Но почему же Чехов — мечтатель? Откуда в нем мечтатель- ство, если он реалист? В этом отношении характерно его до­полнение в выраженной формуле: «Мы пишем жизнь такою, какая она есть, а дальше — ни тпрру ни ну». И там же: «В наших произведениях нет именно алкоголя, который бы пья­нил и порабощал». Это значит, что Чехов — не пророк реализ­ма и не исповедник его, каким был Толстой, а эпигон. Это зна­чит, что всей подлинной полноты жизни, всего ее реалистического богатства он не замечает, не чувствует. Это значит, что во всей своей полноте, во всем объеме жизнь была охвачена кем-то до него, кому это «чувство жизни» давало та­кой сочный, такой истинно здоровый и мощный материал, что ни о каком «дальше», ни о каком «алкоголе» не могло быть и речи. В самом деле, зачем Толстому и его захлебывающимся от жизни героям — алкоголь? А Чехову он нужен. Что же это за алкоголь?

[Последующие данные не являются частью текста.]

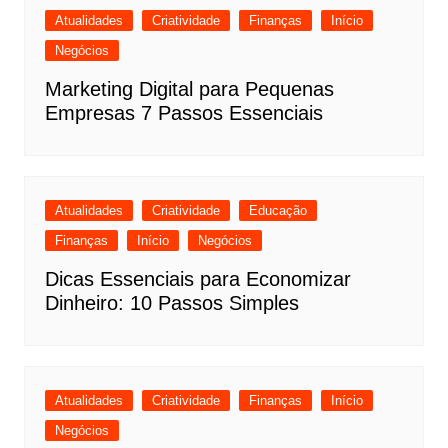
Atualidades
Criatividade
Finanças
Início
Negócios
Marketing Digital para Pequenas
Empresas 7 Passos Essenciais
Atualidades
Criatividade
Educação
Finanças
Início
Negócios
Dicas Essenciais para Economizar
Dinheiro: 10 Passos Simples
Atualidades
Criatividade
Finanças
Início
Negócios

Необыкновенно характерно, что Достоевский был совсем чужд Чехову, Тургенева он, особенно временами, нежно любил и с упоением читал, а Толстого— «боялся»8. О Тургеневе он так пишет в 1893 году, т. е. как раз в годы напряженного само­определения: «Боже мой! Что за роскошь "Отцы и дети"! Про­сто хоть караул кричи. Болезнь Базарова сделана так сильно, что я ослабел и было такое чувство, как будто я заразился от него. А конец Базарова? А старички? А Кукшина? Это черт знает как сделано. Просто гениально». Однако «барышни» Тургенева Чехову уже не нравятся, не нравятся и описания природы — «нужно что-то другое». И тут он обращается к Тол­стому: «Как вспомнишь толстовскую Анну Каренину, то все эти тургеневские барыни со своими соблазнительными плеча­ми летят к черту» 9. Тургенев чем-то привлекал Чехова, но Че­хов все-таки смутно чувствовал в нем эпигона романтизма, и черты этого эпигонства[105] отталкивали его, уже познавшего аромат толстовского реализма. Такое колебание Чехова между Тургеневым и Толстым, с полным обходом Достоевского, очень характерно для него как эпигона реализма. И если Толстого он «боялся», если пугала его эта бесстрашная цельность раздвоен­ной души, то в Тургеневе он находил тот «алкоголь», о кото­ром писал Суворину.